◆ Data shown
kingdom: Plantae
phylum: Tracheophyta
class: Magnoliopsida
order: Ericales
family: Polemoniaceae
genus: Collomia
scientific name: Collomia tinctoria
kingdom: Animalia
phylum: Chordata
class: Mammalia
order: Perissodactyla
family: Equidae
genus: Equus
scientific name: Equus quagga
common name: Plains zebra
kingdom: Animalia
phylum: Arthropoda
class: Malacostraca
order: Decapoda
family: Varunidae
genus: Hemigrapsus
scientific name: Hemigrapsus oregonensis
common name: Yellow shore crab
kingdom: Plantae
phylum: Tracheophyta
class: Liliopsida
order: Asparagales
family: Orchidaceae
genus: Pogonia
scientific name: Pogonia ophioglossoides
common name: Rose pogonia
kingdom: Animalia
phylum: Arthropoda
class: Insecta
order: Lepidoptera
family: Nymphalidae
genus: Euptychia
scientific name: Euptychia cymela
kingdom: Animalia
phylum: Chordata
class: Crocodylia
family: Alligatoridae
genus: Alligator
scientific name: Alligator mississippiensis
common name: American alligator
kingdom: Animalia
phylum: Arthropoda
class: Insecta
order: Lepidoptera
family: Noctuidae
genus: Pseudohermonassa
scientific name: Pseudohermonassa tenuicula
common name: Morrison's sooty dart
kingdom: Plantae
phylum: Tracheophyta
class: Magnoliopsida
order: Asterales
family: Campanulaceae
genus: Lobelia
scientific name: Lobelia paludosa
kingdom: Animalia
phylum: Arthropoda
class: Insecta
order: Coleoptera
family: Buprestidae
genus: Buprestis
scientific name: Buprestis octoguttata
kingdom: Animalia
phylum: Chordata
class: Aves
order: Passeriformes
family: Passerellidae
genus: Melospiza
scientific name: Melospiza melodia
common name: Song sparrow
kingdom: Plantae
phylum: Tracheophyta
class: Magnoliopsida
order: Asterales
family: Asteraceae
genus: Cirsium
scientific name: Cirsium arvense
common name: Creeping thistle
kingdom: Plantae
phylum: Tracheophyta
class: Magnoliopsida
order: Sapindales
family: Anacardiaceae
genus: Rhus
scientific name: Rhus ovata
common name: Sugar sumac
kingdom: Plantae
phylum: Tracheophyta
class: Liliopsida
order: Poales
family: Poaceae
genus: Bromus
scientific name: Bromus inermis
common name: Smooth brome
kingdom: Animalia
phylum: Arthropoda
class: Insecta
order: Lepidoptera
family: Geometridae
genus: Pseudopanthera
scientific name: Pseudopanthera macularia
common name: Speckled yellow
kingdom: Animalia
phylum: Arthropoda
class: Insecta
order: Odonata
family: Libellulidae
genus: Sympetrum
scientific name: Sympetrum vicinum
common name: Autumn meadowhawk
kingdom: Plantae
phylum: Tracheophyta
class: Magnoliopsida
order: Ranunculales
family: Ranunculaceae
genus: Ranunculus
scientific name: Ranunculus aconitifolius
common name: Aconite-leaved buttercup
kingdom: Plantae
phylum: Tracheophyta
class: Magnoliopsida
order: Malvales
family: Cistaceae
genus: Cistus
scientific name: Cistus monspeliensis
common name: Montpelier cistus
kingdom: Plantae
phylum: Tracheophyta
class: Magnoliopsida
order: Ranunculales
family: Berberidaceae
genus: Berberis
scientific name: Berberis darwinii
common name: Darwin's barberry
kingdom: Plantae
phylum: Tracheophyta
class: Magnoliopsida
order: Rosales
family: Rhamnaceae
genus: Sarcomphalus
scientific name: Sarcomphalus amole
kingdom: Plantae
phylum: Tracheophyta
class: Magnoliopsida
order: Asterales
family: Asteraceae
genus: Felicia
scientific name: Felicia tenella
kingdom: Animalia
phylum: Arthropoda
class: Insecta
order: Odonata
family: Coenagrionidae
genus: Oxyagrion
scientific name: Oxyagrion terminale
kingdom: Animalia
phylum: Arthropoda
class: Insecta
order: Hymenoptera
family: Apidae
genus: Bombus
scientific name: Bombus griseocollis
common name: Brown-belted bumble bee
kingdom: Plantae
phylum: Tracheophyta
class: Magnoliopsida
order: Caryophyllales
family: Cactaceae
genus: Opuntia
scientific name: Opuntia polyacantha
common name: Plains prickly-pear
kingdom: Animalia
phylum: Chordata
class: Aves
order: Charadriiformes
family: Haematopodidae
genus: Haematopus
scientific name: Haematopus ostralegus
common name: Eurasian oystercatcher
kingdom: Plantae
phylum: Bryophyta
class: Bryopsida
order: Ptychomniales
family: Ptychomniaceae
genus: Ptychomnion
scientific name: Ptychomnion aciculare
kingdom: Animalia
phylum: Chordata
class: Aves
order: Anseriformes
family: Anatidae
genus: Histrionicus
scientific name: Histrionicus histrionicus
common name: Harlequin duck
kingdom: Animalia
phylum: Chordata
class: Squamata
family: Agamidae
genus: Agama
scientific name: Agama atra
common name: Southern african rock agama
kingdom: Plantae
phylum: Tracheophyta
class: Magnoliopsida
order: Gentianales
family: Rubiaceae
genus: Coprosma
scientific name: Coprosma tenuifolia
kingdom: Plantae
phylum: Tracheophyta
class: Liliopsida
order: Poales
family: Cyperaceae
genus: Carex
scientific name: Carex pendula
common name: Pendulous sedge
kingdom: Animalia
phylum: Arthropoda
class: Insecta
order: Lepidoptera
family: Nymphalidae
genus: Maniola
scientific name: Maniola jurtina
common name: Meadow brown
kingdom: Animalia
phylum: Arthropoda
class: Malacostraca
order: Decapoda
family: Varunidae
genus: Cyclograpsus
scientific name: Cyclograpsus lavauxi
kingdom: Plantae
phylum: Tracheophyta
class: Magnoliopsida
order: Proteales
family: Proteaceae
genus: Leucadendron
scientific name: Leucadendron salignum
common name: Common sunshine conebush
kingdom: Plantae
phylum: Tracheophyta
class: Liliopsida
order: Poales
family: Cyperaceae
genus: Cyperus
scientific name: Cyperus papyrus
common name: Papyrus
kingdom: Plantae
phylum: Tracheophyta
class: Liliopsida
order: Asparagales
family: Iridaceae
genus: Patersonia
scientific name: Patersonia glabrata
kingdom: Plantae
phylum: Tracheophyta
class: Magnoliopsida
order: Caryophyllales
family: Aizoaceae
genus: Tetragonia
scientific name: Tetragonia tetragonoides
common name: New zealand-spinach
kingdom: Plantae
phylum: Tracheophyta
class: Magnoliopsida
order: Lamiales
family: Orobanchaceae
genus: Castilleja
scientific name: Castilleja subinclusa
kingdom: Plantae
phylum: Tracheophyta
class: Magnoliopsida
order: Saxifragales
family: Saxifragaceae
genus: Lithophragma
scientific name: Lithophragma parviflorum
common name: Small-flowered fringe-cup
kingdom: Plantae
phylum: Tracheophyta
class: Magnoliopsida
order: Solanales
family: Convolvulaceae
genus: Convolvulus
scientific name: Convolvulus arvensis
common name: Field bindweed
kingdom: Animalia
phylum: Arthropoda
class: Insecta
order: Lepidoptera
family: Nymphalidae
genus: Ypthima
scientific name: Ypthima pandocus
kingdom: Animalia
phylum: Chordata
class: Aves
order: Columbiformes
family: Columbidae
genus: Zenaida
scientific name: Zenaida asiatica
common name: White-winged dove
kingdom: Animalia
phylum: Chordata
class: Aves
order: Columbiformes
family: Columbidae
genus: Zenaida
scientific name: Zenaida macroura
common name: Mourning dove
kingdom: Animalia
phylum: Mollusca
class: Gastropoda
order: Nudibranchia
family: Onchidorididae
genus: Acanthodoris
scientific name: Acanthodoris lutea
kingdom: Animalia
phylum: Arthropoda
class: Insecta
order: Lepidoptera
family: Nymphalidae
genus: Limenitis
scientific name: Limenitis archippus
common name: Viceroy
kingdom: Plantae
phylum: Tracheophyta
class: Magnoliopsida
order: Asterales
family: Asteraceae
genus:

◆ What the task asks
Return the lines for all of the items above, copied word for word and in their original order.

◆ Written reply
kingdom: Plantae
phylum: Tracheophyta
class: Magnoliopsida
order: Ericales
family: Polemoniaceae
genus: Collomia
scientific name: Collomia tinctoria
kingdom: Animalia
phylum: Chordata
class: Mammalia
order: Perissodactyla
family: Equidae
genus: Equus
scientific name: Equus quagga
common name: Plains zebra
kingdom: Animalia
phylum: Arthropoda
class: Malacostraca
order: Decapoda
family: Varunidae
genus: Hemigrapsus
scientific name: Hemigrapsus oregonensis
common name: Yellow shore crab
kingdom: Plantae
phylum: Tracheophyta
class: Liliopsida
order: Asparagales
family: Orchidaceae
genus: Pogonia
scientific name: Pogonia ophioglossoides
common name: Rose pogonia
kingdom: Animalia
phylum: Arthropoda
class: Insecta
order: Lepidoptera
family: Nymphalidae
genus: Euptychia
scientific name: Euptychia cymela
kingdom: Animalia
phylum: Chordata
class: Crocodylia
family: Alligatoridae
genus: Alligator
scientific name: Alligator mississippiensis
common name: American alligator
kingdom: Animalia
phylum: Arthropoda
class: Insecta
order: Lepidoptera
family: Noctuidae
genus: Pseudohermonassa
scientific name: Pseudohermonassa tenuicula
common name: Morrison's sooty dart
kingdom: Plantae
phylum: Tracheophyta
class: Magnoliopsida
order: Asterales
family: Campanulaceae
genus: Lobelia
scientific name: Lobelia paludosa
kingdom: Animalia
phylum: Arthropoda
class: Insecta
order: Coleoptera
family: Buprestidae
genus: Buprestis
scientific name: Buprestis octoguttata
kingdom: Animalia
phylum: Chordata
class: Aves
order: Passeriformes
family: Passerellidae
genus: Melospiza
scientific name: Melospiza melodia
common name: Song sparrow
kingdom: Plantae
phylum: Tracheophyta
class: Magnoliopsida
order: Asterales
family: Asteraceae
genus: Cirsium
scientific name: Cirsium arvense
common name: Creeping thistle
kingdom: Plantae
phylum: Tracheophyta
class: Magnoliopsida
order: Sapindales
family: Anacardiaceae
genus: Rhus
scientific name: Rhus ovata
common name: Sugar sumac
kingdom: Plantae
phylum: Tracheophyta
class: Liliopsida
order: Poales
family: Poaceae
genus: Bromus
scientific name: Bromus inermis
common name: Smooth brome
kingdom: Animalia
phylum: Arthropoda
class: Insecta
order: Lepidoptera
family: Geometridae
genus: Pseudopanthera
scientific name: Pseudopanthera macularia
common name: Speckled yellow
kingdom: Animalia
phylum: Arthropoda
class: Insecta
order: Odonata
family: Libellulidae
genus: Sympetrum
scientific name: Sympetrum vicinum
common name: Autumn meadowhawk
kingdom: Plantae
phylum: Tracheophyta
class: Magnoliopsida
order: Ranunculales
family: Ranunculaceae
genus: Ranunculus
scientific name: Ranunculus aconitifolius
common name: Aconite-leaved buttercup
kingdom: Plantae
phylum: Tracheophyta
class: Magnoliopsida
order: Malvales
family: Cistaceae
genus: Cistus
scientific name: Cistus monspeliensis
common name: Montpelier cistus
kingdom: Plantae
phylum: Tracheophyta
class: Magnoliopsida
order: Ranunculales
family: Berberidaceae
genus: Berberis
scientific name: Berberis darwinii
common name: Darwin's barberry
kingdom: Plantae
phylum: Tracheophyta
class: Magnoliopsida
order: Rosales
family: Rhamnaceae
genus: Sarcomphalus
scientific name: Sarcomphalus amole
kingdom: Plantae
phylum: Tracheophyta
class: Magnoliopsida
order: Asterales
family: Asteraceae
genus: Felicia
scientific name: Felicia tenella
kingdom: Animalia
phylum: Arthropoda
class: Insecta
order: Odonata
family: Coenagrionidae
genus: Oxyagrion
scientific name: Oxyagrion terminale
kingdom: Animalia
phylum: Arthropoda
class: Insecta
order: Hymenoptera
family: Apidae
genus: Bombus
scientific name: Bombus griseocollis
common name: Brown-belted bumble bee
kingdom: Plantae
phylum: Tracheophyta
class: Magnoliopsida
order: Caryophyllales
family: Cactaceae
genus: Opuntia
scientific name: Opuntia polyacantha
common name: Plains prickly-pear
kingdom: Animalia
phylum: Chordata
class: Aves
order: Charadriiformes
family: Haematopodidae
genus: Haematopus
scientific name: Haematopus ostralegus
common name: Eurasian oystercatcher
kingdom: Plantae
phylum: Bryophyta
class: Bryopsida
order: Ptychomniales
family: Ptychomniaceae
genus: Ptychomnion
scientific name: Ptychomnion aciculare
kingdom: Animalia
phylum: Chordata
class: Aves
order: Anseriformes
family: Anatidae
genus: Histrionicus
scientific name: Histrionicus histrionicus
common name: Harlequin duck
kingdom: Animalia
phylum: Chordata
class: Squamata
family: Agamidae
genus: Agama
scientific name: Agama atra
common name: Southern african rock agama
kingdom: Plantae
phylum: Tracheophyta
class: Magnoliopsida
order: Gentianales
family: Rubiaceae
genus: Coprosma
scientific name: Coprosma tenuifolia
kingdom: Plantae
phylum: Tracheophyta
class: Liliopsida
order: Poales
family: Cyperaceae
genus: Carex
scientific name: Carex pendula
common name: Pendulous sedge
kingdom: Animalia
phylum: Arthropoda
class: Insecta
order: Lepidoptera
family: Nymphalidae
genus: Maniola
scientific name: Maniola jurtina
common name: Meadow brown
kingdom: Animalia
phylum: Arthropoda
class: Malacostraca
order: Decapoda
family: Varunidae
genus: Cyclograpsus
scientific name: Cyclograpsus lavauxi
kingdom: Plantae
phylum: Tracheophyta
class: Magnoliopsida
order: Proteales
family: Proteaceae
genus: Leucadendron
scientific name: Leucadendron salignum
common name: Common sunshine conebush
kingdom: Plantae
phylum: Tracheophyta
class: Liliopsida
order: Poales
family: Cyperaceae
genus: Cyperus
scientific name: Cyperus papyrus
common name: Papyrus
kingdom: Plantae
phylum: Tracheophyta
class: Liliopsida
order: Asparagales
family: Iridaceae
genus: Patersonia
scientific name: Patersonia glabrata
kingdom: Plantae
phylum: Tracheophyta
class: Magnoliopsida
order: Caryophyllales
family: Aizoaceae
genus: Tetragonia
scientific name: Tetragonia tetragonoides
common name: New zealand-spinach
kingdom: Plantae
phylum: Tracheophyta
class: Magnoliopsida
order: Lamiales
family: Orobanchaceae
genus: Castilleja
scientific name: Castilleja subinclusa
kingdom: Plantae
phylum: Tracheophyta
class: Magnoliopsida
order: Saxifragales
family: Saxifragaceae
genus: Lithophragma
scientific name: Lithophragma parviflorum
common name: Small-flowered fringe-cup
kingdom: Plantae
phylum: Tracheophyta
class: Magnoliopsida
order: Solanales
family: Convolvulaceae
genus: Convolvulus
scientific name: Convolvulus arvensis
common name: Field bindweed
kingdom: Animalia
phylum: Arthropoda
class: Insecta
order: Lepidoptera
family: Nymphalidae
genus: Ypthima
scientific name: Ypthima pandocus
kingdom: Animalia
phylum: Chordata
class: Aves
order: Columbiformes
family: Columbidae
genus: Zenaida
scientific name: Zenaida asiatica
common name: White-winged dove
kingdom: Animalia
phylum: Chordata
class: Aves
order: Columbiformes
family: Columbidae
genus: Zenaida
scientific name: Zenaida macroura
common name: Mourning dove
kingdom: Animalia
phylum: Mollusca
class: Gastropoda
order: Nudibranchia
family: Onchidorididae
genus: Acanthodoris
scientific name: Acanthodoris lutea
kingdom: Animalia
phylum: Arthropoda
class: Insecta
order: Lepidoptera
family: Nymphalidae
genus: Limenitis
scientific name: Limenitis archippus
common name: Viceroy
kingdom: Plantae
phylum: Tracheophyta
class: Magnoliopsida
order: Asterales
family: Asteraceae
genus:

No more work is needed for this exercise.